Data records

* * *

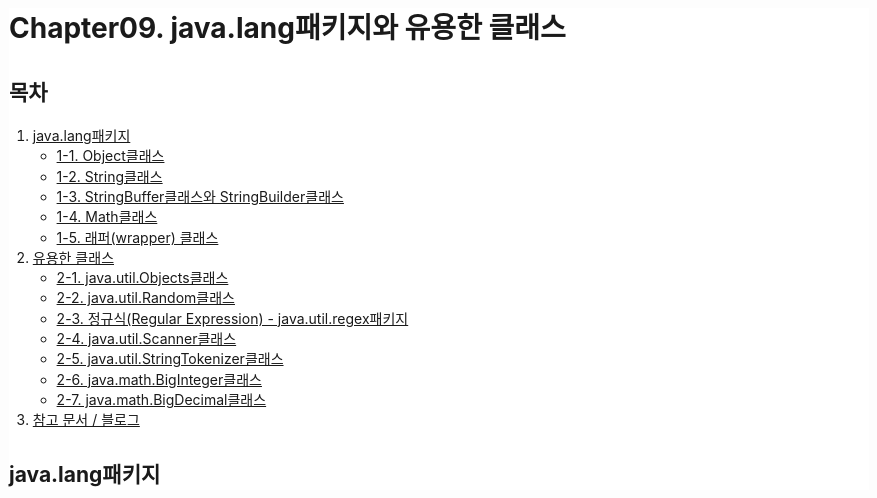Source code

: # Chapter09. java.lang패키지와 유용한 클래스

## 목차
  1. [java.lang패키지](https://github.com/hongcoding94/java_storage/blob/main/Chapter09.%20java.lang%ED%8C%A8%ED%82%A4%EC%A7%80%EC%99%80%20%EC%9C%A0%EC%9A%A9%ED%95%9C%20%ED%81%B4%EB%9E%98%EC%8A%A4.md#javalang%ED%8C%A8%ED%82%A4%EC%A7%80 "java.lang패키지")
	 - [1-1. Object클래스]([https://github.com/hongcoding94/java_storage/blob/main/Chapter09](https://github.com/hongcoding94/java_storage/blob/main/Chapter09).%20java.lang%ED%8C%A8%ED%82%A4%EC%A7%80%EC%99%80%20%EC%9C%A0%EC%9A%A9%ED%95%9C%20%ED%81%B4%EB%9E%98%EC%8A%A4.md#object%ED%81%B4%EB%9E%98%EC%8A%A4 "Object클래스")
	 - [1-2. String클래스](https://github.com/hongcoding94/java_storage/blob/main/Chapter09.%20java.lang%ED%8C%A8%ED%82%A4%EC%A7%80%EC%99%80%20%EC%9C%A0%EC%9A%A9%ED%95%9C%20%ED%81%B4%EB%9E%98%EC%8A%A4.md#string%ED%81%B4%EB%9E%98%EC%8A%A4 "String클래스")
	 - [1-3. StringBuffer클래스와 StringBuilder클래스](https://github.com/hongcoding94/java_storage/blob/main/Chapter09.%20java.lang%ED%8C%A8%ED%82%A4%EC%A7%80%EC%99%80%20%EC%9C%A0%EC%9A%A9%ED%95%9C%20%ED%81%B4%EB%9E%98%EC%8A%A4.md#stringbuffer%ED%81%B4%EB%9E%98%EC%8A%A4%EC%99%80-stringbuilder%ED%81%B4%EB%9E%98%EC%8A%A4 "StringBuffer클래스와 StringBuilder클래스")
	 - [1-4. Math클래스](https://github.com/hongcoding94/java_storage/blob/main/Chapter09.%20java.lang%ED%8C%A8%ED%82%A4%EC%A7%80%EC%99%80%20%EC%9C%A0%EC%9A%A9%ED%95%9C%20%ED%81%B4%EB%9E%98%EC%8A%A4.md#math%ED%81%B4%EB%9E%98%EC%8A%A4 "Math클래스")
	 - [1-5. 래퍼(wrapper) 클래스](https://github.com/hongcoding94/java_storage/blob/main/Chapter09.%20java.lang%ED%8C%A8%ED%82%A4%EC%A7%80%EC%99%80%20%EC%9C%A0%EC%9A%A9%ED%95%9C%20%ED%81%B4%EB%9E%98%EC%8A%A4.md#%EB%9E%98%ED%8D%BCwrapper-%ED%81%B4%EB%9E%98%EC%8A%A4 "래퍼(wrapper) 클래스")
  2. [유용한 클래스](https://github.com/hongcoding94/java_storage/blob/main/Chapter09.%20java.lang%ED%8C%A8%ED%82%A4%EC%A7%80%EC%99%80%20%EC%9C%A0%EC%9A%A9%ED%95%9C%20%ED%81%B4%EB%9E%98%EC%8A%A4.md#%EC%9C%A0%EC%9A%A9%ED%95%9C-%ED%81%B4%EB%9E%98%EC%8A%A4 "유용한 클래스")
	 - [2-1. java.util.Objects클래스](https://github.com/hongcoding94/java_storage/blob/main/Chapter09.%20java.lang%ED%8C%A8%ED%82%A4%EC%A7%80%EC%99%80%20%EC%9C%A0%EC%9A%A9%ED%95%9C%20%ED%81%B4%EB%9E%98%EC%8A%A4.md#javautilobjects%ED%81%B4%EB%9E%98%EC%8A%A4 "java.util.Objects클래스")
	 - [2-2. java.util.Random클래스](https://github.com/hongcoding94/java_storage/blob/main/Chapter09.%20java.lang%ED%8C%A8%ED%82%A4%EC%A7%80%EC%99%80%20%EC%9C%A0%EC%9A%A9%ED%95%9C%20%ED%81%B4%EB%9E%98%EC%8A%A4.md#javautilrandom%ED%81%B4%EB%9E%98%EC%8A%A4 "java.util.Random클래스")
	 - [2-3. 정규식(Regular Expression) - java.util.regex패키지](https://github.com/hongcoding94/java_storage/blob/main/Chapter09.%20java.lang%ED%8C%A8%ED%82%A4%EC%A7%80%EC%99%80%20%EC%9C%A0%EC%9A%A9%ED%95%9C%20%ED%81%B4%EB%9E%98%EC%8A%A4.md#%EC%A0%95%EA%B7%9C%EC%8B%9Dregular-expression---javautilregex%ED%8C%A8%ED%82%A4%EC%A7%80 "정규식(Regular Expression) - java.util.regex패키지")
	 - [2-4. java.util.Scanner클래스](https://github.com/hongcoding94/java_storage/blob/main/Chapter09.%20java.lang%ED%8C%A8%ED%82%A4%EC%A7%80%EC%99%80%20%EC%9C%A0%EC%9A%A9%ED%95%9C%20%ED%81%B4%EB%9E%98%EC%8A%A4.md#javautilscanner%ED%81%B4%EB%9E%98%EC%8A%A4 "java.util.Scanner클래스")
	 - [2-5. java.util.StringTokenizer클래스](https://github.com/hongcoding94/java_storage/blob/main/Chapter09.%20java.lang%ED%8C%A8%ED%82%A4%EC%A7%80%EC%99%80%20%EC%9C%A0%EC%9A%A9%ED%95%9C%20%ED%81%B4%EB%9E%98%EC%8A%A4.md#javautilstringtokenizer%ED%81%B4%EB%9E%98%EC%8A%A4 "java.util.StringTokenizer클래스")
	 - [2-6. java.math.BigInteger클래스](https://github.com/hongcoding94/java_storage/blob/main/Chapter09.%20java.lang%ED%8C%A8%ED%82%A4%EC%A7%80%EC%99%80%20%EC%9C%A0%EC%9A%A9%ED%95%9C%20%ED%81%B4%EB%9E%98%EC%8A%A4.md#javamathbiginteger%ED%81%B4%EB%9E%98%EC%8A%A4 "java.math.BigInteger클래스")
	 - [2-7. java.math.BigDecimal클래스](https://github.com/hongcoding94/java_storage/blob/main/Chapter09.%20java.lang%ED%8C%A8%ED%82%A4%EC%A7%80%EC%99%80%20%EC%9C%A0%EC%9A%A9%ED%95%9C%20%ED%81%B4%EB%9E%98%EC%8A%A4.md#javamathbigdecimal%ED%81%B4%EB%9E%98%EC%8A%A4 "java.math.BigDecimal클래스")
  3. [참고 문서 / 블로그](https://github.com/hongcoding94/java_storage/blob/main/Chapter09.%20java.lang%ED%8C%A8%ED%82%A4%EC%A7%80%EC%99%80%20%EC%9C%A0%EC%9A%A9%ED%95%9C%20%ED%81%B4%EB%9E%98%EC%8A%A4.md#%EC%B0%B8%EA%B3%A0-%EB%AC%B8%EC%84%9C--%EB%B8%94%EB%A1%9C%EA%B7%B8 "참고 문서 / 블로그")
## java.lang패키지
  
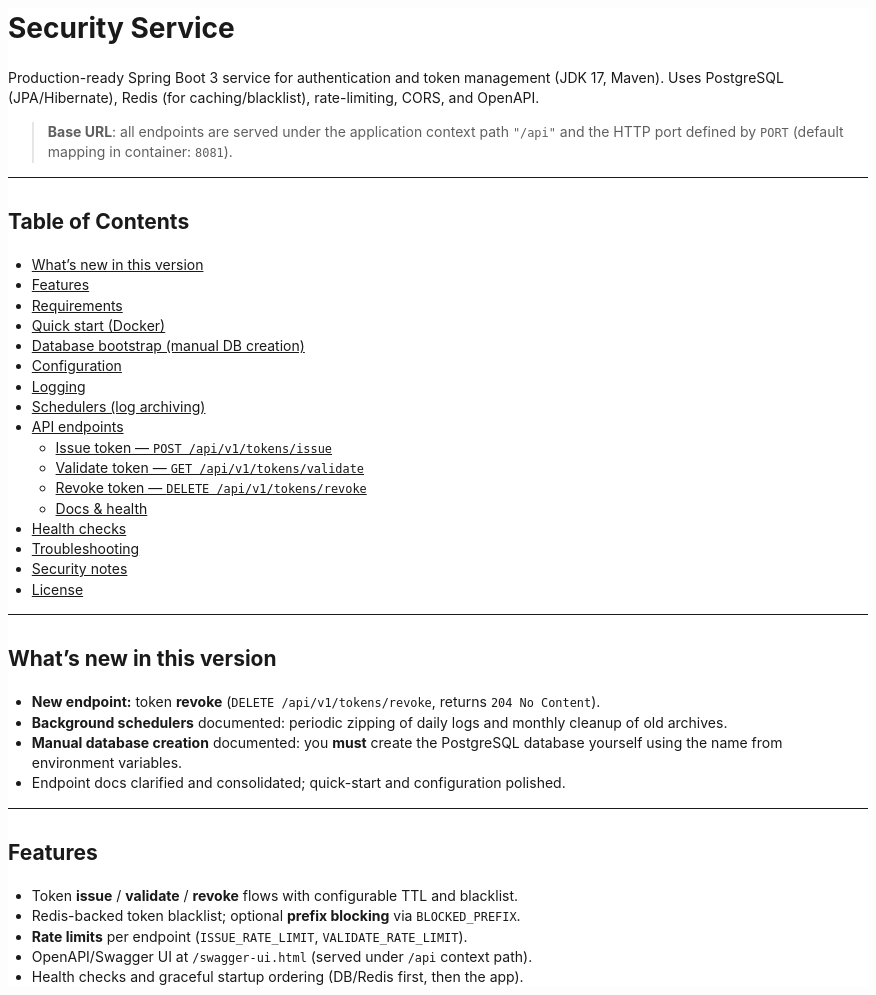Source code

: # Security Service

Production-ready Spring Boot 3 service for authentication and token management (JDK 17, Maven). Uses PostgreSQL (JPA/Hibernate), Redis (for caching/blacklist), rate-limiting, CORS, and OpenAPI.

> **Base URL**: all endpoints are served under the application context path `"/api"` and the HTTP port defined by `PORT` (default mapping in container: `8081`).

---

## Table of Contents

- [What’s new in this version](#whats-new-in-this-version)
- [Features](#features)
- [Requirements](#requirements)
- [Quick start (Docker)](#quick-start-docker)
- [Database bootstrap (manual DB creation)](#database-bootstrap-manual-db-creation)
- [Configuration](#configuration)
- [Logging](#logging)
- [Schedulers (log archiving)](#schedulers-log-archiving)
- [API endpoints](#api-endpoints)
  - [Issue token — `POST /api/v1/tokens/issue`](#issue-token--post-apiv1tokensissue)
  - [Validate token — `GET /api/v1/tokens/validate`](#validate-token--get-apiv1tokensvalidate)
  - [Revoke token — `DELETE /api/v1/tokens/revoke`](#revoke-token--post-apiv1tokensrevoke)
  - [Docs & health](#docs--health)
- [Health checks](#health-checks)
- [Troubleshooting](#troubleshooting)
- [Security notes](#security-notes)
- [License](#license)

---

## What’s new in this version

- **New endpoint:** token **revoke** (`DELETE /api/v1/tokens/revoke`, returns `204 No Content`).
- **Background schedulers** documented: periodic zipping of daily logs and monthly cleanup of old archives.
- **Manual database creation** documented: you **must** create the PostgreSQL database yourself using the name from environment variables.
- Endpoint docs clarified and consolidated; quick-start and configuration polished.

---

## Features

- Token **issue** / **validate** / **revoke** flows with configurable TTL and blacklist.
- Redis-backed token blacklist; optional **prefix blocking** via `BLOCKED_PREFIX`.
- **Rate limits** per endpoint (`ISSUE_RATE_LIMIT`, `VALIDATE_RATE_LIMIT`).
- OpenAPI/Swagger UI at `/swagger-ui.html` (served under `/api` context path).
- Health checks and graceful startup ordering (DB/Redis first, then the app).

* * *

TASK DIRECTIONS
Every line above that holds the string "Redis" should be returned.

YOUR RESPONSE
Production-ready Spring Boot 3 service for authentication and token management (JDK 17, Maven). Uses PostgreSQL (JPA/Hibernate), Redis (for caching/blacklist), rate-limiting, CORS, and OpenAPI.
- Redis-backed token blacklist; optional **prefix blocking** via `BLOCKED_PREFIX`.
- Health checks and graceful startup ordering (DB/Redis first, then the app).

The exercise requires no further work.